**What you will do:**
• A. Reproduce the part of the data creation notebook that begins with the words containing "#pull api keys" and ends with "by the model.".
• B. From the data creation notebook, list every name imported from the util package.
• C. Continue the data creation notebook from its last line.

## START Selected passage

In [2]:
import requests
from bs4 import BeautifulSoup
import re
from datetime import datetime
from dateutil import parser as dparser
import urllib.parse
import timeit
import os

import numpy as np
import pandas as pd
import math

from util.corpus import Corpus
from util.config import config
from util.pyRanker import BM25
from util.web_query_v2 import web_query
from util.ticker import Ticker
from util.data_manager import data_manager
import ipywidgets as widgets


#pull api keys from the config file
cfig=config()
#setting data manager
datadir = os.path.join(os.getcwd(),"_data")
manager = data_manager(datadir=datadir)
#initiating a corpus object
corpus=Corpus()

# Creating data
- This notebook serves as an example of the data creation process used by the model. 
- You can define a ticker symbol to look up and get data on from the selected apis you have set up
- You can also see the parameters for the search
- At the bottom of the notebook, there is also an example of the data_manager storing and pulling in a dataset to graph :D

## Setting Up

The cell below contains adjustable parameters to be used by the example data creation pipeline. 

In [19]:
#Setting up query
#date to start search
d_start="9/1/2021"

#date to end search, can also be "Now"
#d_end="11/15/2021"
d_end='Now'

#number of urls to scrape from results, max will scrape all returned urls
desired_docs='max'
#identifies the type of prime query to use. this directly effects how the documents are ranked by the pyRanker
#options are [name, ticker, both]
prime_query='ticker'

#page size of the api requests
pagesizes = {'usearch':50, 'poly':700, 'currents':200 ,'newsapi':100}
#apis to use when querying for the news
apis = ['poly', 'currents', 'newsapi']
#number of pages to try to get from these apis
pages=2

In [13]:
#initiate ticker

#Ticker symbol to create ticker object on
ticker_symbol = "CAT"

## END Selected passage
## START Records shown

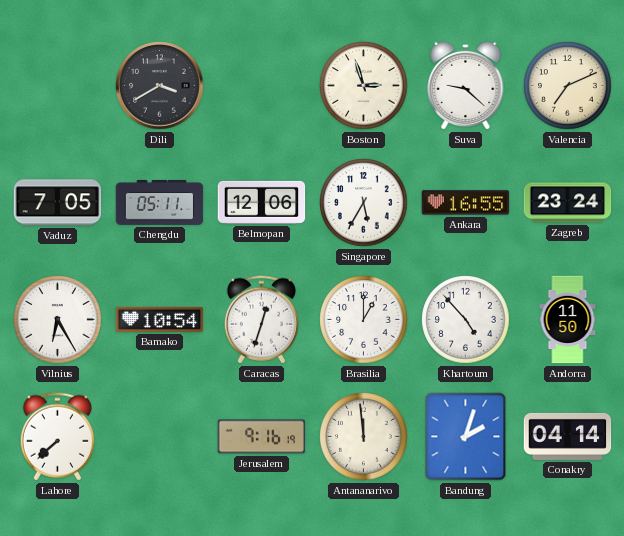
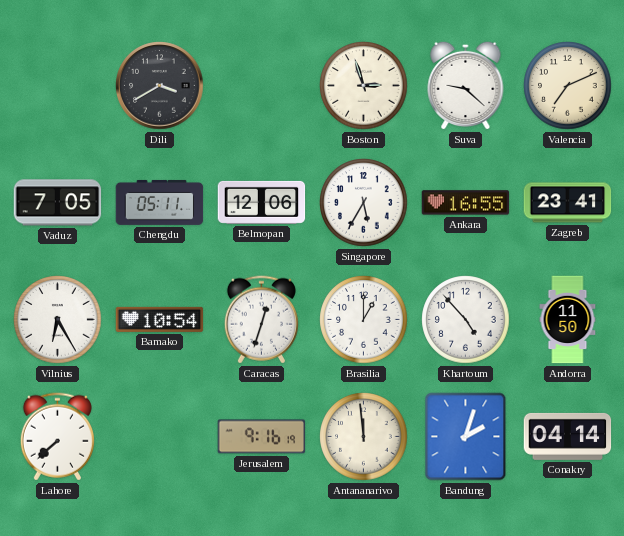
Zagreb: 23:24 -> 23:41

## END Records shown
## START Records shown

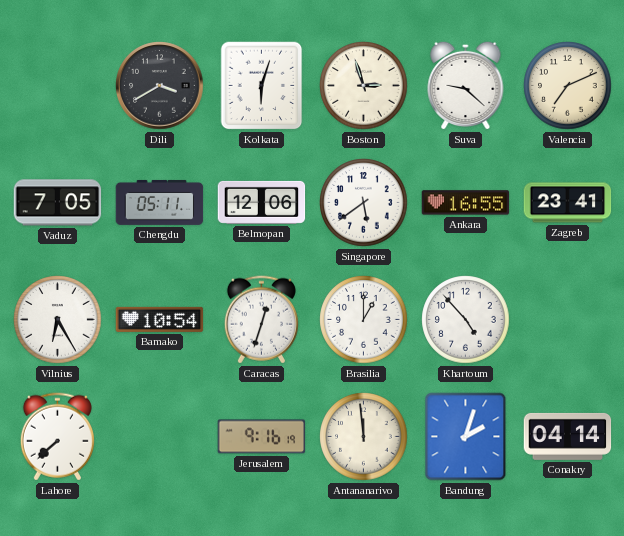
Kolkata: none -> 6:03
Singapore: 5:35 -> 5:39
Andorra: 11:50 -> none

## END Records shown

**Answers by task:**
• A.
#pull api keys from the config file
cfig=config()
#setting data manager
datadir = os.path.join(os.getcwd(),"_data")
manager = data_manager(datadir=datadir)
#initiating a corpus object
corpus=Corpus()

# Creating data
- This notebook serves as an example of the data creation process used by the model.

• B. Corpus, config, BM25, web_query, Ticker, data_manager

• C.
tick = Ticker(config=cfig, t=ticker_symbol)
print(tick.name)
print(tick.name_adj)

Caterpillar Inc
Caterpillar


## Example: Data Creation Pipeline
Running the cell below will do all of the following in sequence:

- query the selected apis to return scraped news data
- setup the corpus with the scraped news
- setup the ranker from util.pyRanker
- build the queries to be used in ranking
- create relevant info by subdividing the documents into sections and pruning them down into a relevant_set
- run the relevant_set through our fine-tuned sequence classifier to get sentiments
- building the datasets that can be stored by the datamanager for graphing

Please note that this can take time depending on the parameters you have specified and how many urls are returned

In [21]:

start = timeit.default_timer()

#Define Web_query object
print('API requests')
wq=web_query(config=cfig, apis=apis, pagesizes=pagesizes)

#web_query_v2 for ticker object handling and multi-page api requests (when they work)
wq.query_all(tickerobj=tick, d_start=d_start, d_end=d_end, threaded=True, pages=pages)

#compile results into a singular dataframe
wq.compile_results()
print("Returned Urls:",len(wq.results))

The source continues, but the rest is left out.